▶ **Requirements**
**A)** Output the passage of the email thread starting at "On Thu, Sep 17, 2020 at" and ending at "too long (weekend?).", copied word for word.
**B)** Translate this sentence from the email thread into Spanish: "I'd love to bump up to c++14 also."

begin Excerpt to read

On Thu, Sep 17, 2020 at 2:48 PM Gabe Black via gem5-dev <[email protected]>
wrote:

> 1. Sounds good, I'll hopefully have some time to put together a CL in no
> too long (weekend?).
>
> 2. I 5ries to figure out a way to do it without the template that wasn't
> really gross a somewhat fragile and wasn't able to, but that would
> definitely be preferable. I'll keep thinking about it, but the internet
> didn't seem to have any ideas either. Unfortunately using constexpr won't
> work like that Jason, although I wish it did and found a couple unadopted
> (as far as I know) standards proposals to that effect.
>

Yeah, that's what I found, too :).


>
> 3. Sounds good. Likely this weekend?
>
> Gabe
>
> On Thu, Sep 17, 2020, 1:15 PM Bobby Bruce via gem5-dev <[email protected]>
> wrote:
>
>> 1) Seems fine to me.
>>
>> 2) I remember looking into this and I agree with Jason, it involves
>> template magic which I'm not a huge fan of. I feel like in order to add
>> these compile time asserts we'd be sacrificing some
>> readability/ease-of-usability of bitfields.hh. This may just be a "me
>> thing", but something about templates confuse me whenever I need to deal
>> with them.
>>
>> 3) In truth, our minimum supported Clang version is 3.9 in practise (We
>> even state on our website's building documentation that we support Clang
>> 3.9 to 9: http://www.gem5.org/documentation/general_docs/building). I
>> didn't realize we still have "3.1" hardcoded in the SConscript and would be
>> happy for this to be bumped up to 3.9. Our compiler tests do not test with
>> versions of clang before 3.9, so, at present, we aren't doing much to help
>> those using versions older than 3.9. I'd love to bump up to c++14 also.

end Excerpt to read
begin Dataset excerpts

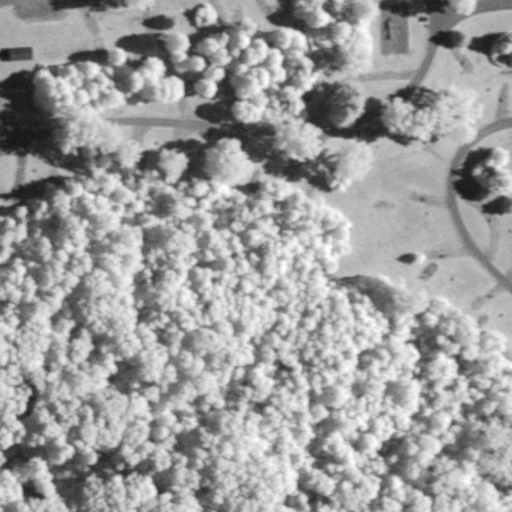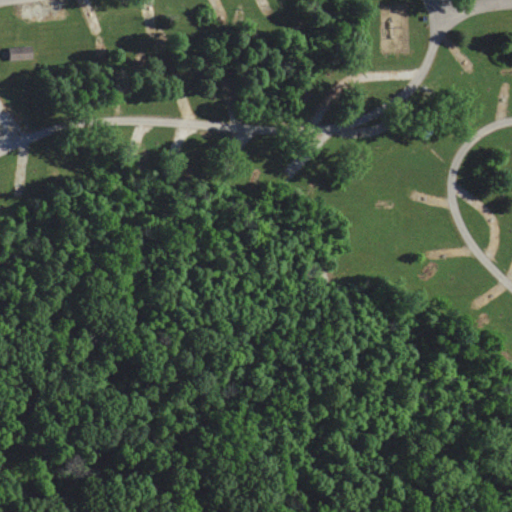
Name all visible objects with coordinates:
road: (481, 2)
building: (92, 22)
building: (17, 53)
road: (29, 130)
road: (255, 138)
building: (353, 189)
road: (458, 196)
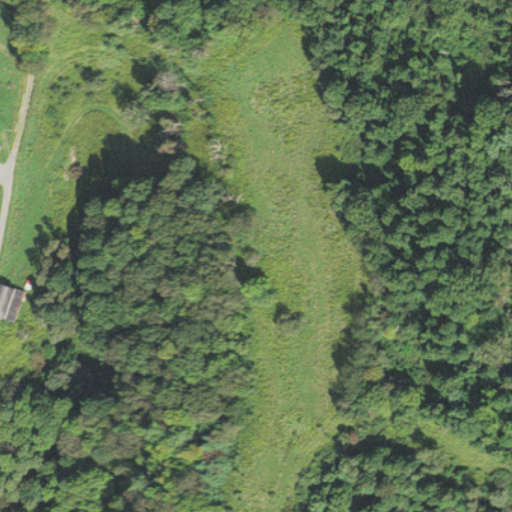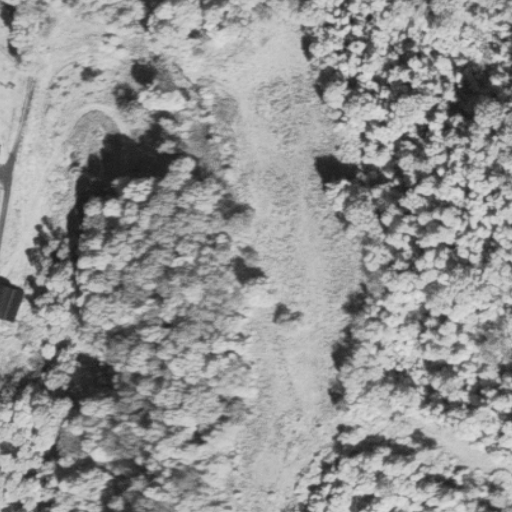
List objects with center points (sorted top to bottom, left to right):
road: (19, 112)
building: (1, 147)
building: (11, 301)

end Dataset excerpts

▶ **Written responses**
**A)**
On Thu, Sep 17, 2020 at 2:48 PM Gabe Black via gem5-dev <[email protected]>
wrote:

> 1. Sounds good, I'll hopefully have some time to put together a CL in no
> too long (weekend?).

**B)** Me encantaría subir también a c++14.